#### What this task involves:
Go through the records and count every line that holds "park". Only the number belongs in the reply.

#### Dataset entries:
=-=-=

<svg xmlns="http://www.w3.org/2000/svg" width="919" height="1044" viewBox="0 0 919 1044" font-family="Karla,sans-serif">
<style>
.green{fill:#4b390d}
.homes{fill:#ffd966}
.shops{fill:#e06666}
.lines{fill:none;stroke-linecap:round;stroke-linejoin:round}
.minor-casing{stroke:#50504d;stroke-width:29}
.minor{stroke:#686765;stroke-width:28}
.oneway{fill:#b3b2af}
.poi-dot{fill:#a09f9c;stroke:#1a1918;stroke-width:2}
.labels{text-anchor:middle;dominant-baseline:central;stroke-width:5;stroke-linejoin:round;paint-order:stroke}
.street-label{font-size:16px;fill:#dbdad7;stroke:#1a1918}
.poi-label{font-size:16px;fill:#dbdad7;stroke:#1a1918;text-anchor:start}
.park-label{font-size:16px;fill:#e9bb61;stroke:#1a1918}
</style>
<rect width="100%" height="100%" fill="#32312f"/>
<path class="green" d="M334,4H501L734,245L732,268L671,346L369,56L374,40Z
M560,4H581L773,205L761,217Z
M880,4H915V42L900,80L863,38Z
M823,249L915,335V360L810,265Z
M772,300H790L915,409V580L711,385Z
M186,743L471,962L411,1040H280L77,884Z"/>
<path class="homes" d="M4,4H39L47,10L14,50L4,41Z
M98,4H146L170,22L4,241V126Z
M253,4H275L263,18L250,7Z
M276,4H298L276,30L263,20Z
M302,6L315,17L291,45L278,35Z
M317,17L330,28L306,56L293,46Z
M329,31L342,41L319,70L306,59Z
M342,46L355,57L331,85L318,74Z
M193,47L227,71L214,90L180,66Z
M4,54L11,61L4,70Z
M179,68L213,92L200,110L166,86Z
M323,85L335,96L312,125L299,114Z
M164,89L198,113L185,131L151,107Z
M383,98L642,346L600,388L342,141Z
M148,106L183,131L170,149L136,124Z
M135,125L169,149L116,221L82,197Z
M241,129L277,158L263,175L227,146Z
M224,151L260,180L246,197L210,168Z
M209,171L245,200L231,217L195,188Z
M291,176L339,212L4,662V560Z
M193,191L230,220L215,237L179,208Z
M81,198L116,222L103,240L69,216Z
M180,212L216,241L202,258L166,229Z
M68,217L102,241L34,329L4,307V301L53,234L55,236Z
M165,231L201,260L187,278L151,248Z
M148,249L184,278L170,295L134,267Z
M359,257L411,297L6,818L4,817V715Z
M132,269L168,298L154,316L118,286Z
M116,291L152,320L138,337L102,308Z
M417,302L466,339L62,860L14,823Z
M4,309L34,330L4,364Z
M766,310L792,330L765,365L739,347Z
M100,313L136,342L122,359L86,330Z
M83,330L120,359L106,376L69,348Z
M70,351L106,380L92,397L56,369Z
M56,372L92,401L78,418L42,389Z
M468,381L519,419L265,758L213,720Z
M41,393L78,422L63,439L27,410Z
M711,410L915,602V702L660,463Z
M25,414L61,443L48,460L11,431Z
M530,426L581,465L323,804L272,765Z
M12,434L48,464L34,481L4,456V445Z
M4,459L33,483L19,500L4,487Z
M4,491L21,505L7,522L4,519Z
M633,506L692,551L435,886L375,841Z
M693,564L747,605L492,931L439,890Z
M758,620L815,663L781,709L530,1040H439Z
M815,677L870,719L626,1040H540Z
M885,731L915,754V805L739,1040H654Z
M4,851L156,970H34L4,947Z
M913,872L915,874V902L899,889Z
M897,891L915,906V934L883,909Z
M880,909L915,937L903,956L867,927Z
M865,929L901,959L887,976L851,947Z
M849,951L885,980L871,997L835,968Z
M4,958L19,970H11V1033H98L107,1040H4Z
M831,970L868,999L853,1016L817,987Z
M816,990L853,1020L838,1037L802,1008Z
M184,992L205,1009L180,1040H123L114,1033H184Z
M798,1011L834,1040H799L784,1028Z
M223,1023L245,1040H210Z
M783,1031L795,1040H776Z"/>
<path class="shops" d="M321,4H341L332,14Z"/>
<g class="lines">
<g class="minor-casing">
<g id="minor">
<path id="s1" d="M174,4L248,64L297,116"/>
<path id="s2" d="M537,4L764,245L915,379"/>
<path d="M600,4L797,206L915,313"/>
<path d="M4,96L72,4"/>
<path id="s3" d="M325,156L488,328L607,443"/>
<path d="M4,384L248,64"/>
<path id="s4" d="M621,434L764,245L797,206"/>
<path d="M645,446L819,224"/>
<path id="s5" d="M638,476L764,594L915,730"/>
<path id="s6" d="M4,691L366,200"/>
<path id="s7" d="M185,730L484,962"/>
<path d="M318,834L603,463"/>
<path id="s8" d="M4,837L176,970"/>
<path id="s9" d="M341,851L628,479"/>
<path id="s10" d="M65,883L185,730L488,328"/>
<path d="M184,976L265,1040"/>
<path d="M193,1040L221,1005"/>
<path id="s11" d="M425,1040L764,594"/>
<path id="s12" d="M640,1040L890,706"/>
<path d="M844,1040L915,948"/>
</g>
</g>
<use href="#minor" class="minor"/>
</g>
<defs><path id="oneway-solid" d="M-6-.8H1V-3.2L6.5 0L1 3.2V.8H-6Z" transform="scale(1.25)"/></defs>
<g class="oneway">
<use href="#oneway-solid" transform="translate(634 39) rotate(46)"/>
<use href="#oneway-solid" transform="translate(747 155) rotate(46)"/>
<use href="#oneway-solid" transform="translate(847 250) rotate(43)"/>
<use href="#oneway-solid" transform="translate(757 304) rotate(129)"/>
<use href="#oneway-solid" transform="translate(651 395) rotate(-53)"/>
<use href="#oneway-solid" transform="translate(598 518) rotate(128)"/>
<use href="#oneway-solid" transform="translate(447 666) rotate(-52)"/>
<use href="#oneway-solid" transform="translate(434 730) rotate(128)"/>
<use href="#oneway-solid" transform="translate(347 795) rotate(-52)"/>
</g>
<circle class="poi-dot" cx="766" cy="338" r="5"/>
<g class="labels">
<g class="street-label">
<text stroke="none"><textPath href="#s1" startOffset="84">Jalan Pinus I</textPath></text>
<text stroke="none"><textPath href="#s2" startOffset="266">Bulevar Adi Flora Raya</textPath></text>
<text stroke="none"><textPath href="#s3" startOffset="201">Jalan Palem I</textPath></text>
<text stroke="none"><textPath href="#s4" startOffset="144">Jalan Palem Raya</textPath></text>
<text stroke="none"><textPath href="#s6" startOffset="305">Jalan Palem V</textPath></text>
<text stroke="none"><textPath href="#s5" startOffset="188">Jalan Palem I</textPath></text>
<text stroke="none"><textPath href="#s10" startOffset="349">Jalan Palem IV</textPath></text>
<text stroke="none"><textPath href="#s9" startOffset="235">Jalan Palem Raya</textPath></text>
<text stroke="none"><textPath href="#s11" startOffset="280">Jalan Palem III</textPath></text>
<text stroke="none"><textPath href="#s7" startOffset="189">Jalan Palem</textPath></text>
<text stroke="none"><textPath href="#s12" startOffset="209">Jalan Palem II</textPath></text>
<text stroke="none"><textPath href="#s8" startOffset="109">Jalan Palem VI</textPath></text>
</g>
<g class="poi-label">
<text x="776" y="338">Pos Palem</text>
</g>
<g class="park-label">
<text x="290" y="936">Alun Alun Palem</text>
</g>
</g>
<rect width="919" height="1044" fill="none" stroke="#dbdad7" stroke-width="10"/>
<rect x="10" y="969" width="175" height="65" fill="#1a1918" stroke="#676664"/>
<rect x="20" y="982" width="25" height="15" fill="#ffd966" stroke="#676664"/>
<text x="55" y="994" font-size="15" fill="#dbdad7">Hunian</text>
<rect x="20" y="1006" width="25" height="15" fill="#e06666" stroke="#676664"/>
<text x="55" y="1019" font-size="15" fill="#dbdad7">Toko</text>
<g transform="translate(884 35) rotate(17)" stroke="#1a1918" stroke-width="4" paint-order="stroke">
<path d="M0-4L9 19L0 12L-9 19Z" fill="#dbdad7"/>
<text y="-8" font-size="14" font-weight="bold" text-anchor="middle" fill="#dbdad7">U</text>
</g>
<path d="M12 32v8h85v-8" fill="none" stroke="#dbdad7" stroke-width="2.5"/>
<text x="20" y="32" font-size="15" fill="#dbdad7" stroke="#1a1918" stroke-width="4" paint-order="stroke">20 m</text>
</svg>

=-=-=

#### Your solution:
2